Kittens who have been taken away from their mothers too early will sometimes suckle cloth, particularly wool.
I'd get a wooly sweater that you don't wear any more and let him suck on that rather than your current outfit.


----------



## Sky Eyes Woman (Feb 26, 2006)

If you do give him a "suckle substitute" like a sweater make _absotively posolutely_ sure it will not unravel and fray. He might swallow pieces of yarn from it and that could cause an obstruction. This is very dangerous. It's really better to try to teach him that he doesn't need to do this to feel happy and content.

The DustBunny does this to me a LOT. Especially when I'm trying to sleep. I know this behavior is very annoying, but your kitten loves you and sees you as a mommy substitute to seek comfort from. So it's sort of a good thing, I guess, but I don't like having my chin and neck licked by a rough tongue until it hurts! 

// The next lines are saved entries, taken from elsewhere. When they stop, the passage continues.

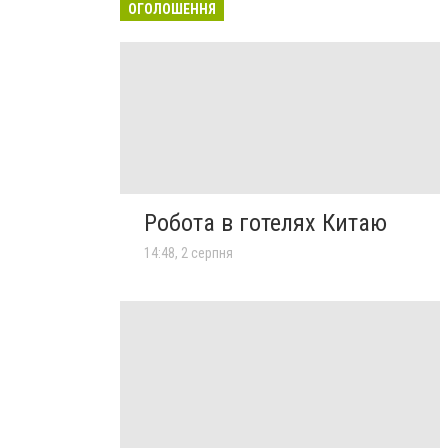
ОГОЛОШЕННЯ
Робота в готелях Китаю
14:48, 2 серпня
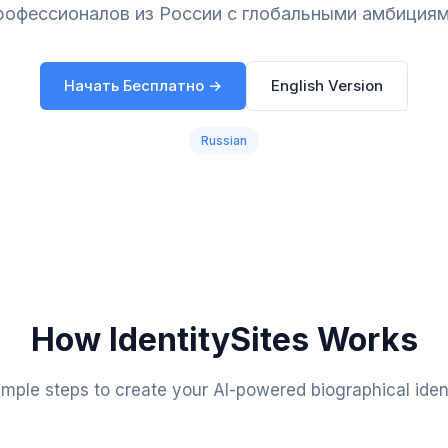
рофессионалов из России с глобальными амбициям
Начать Бесплатно →
English Version
Russian
How IdentitySites Works
mple steps to create your AI-powered biographical ident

When you push him away or put him down on the floor every time he tries to "nurse" on you but you DO pet him and give him attention when he does not do that he will eventually figure out you don't give him the attention he wants unless he behaves. Don't punish him or yell at him for nursing on you or your clothes, it will confuse and frighten him. I've tried a slight variation with The DustBunny, I put my hand in front of her face and stop her from licking and nursing while I still pet her, she seems to be getting better and figuring out that I will still give her the attention she wants without her licking my chin and face. Try that sometime and see if your kitten makes the connection.


----------



## Lisa 216 (Oct 25, 2004)

My kitten used to suck and knead me also -- she was abandoned at a young age  

Your cat will probably grow out of it eventually. In the meantime, offering your cat a safe substitute and giving him lots of love while he sucks on it will probably do the trick. You could try putting the substitute item on you first, let him get used to it, and then move it elsewhere. Keep it handy for the nighttime and give it to him if he wakes you.


----------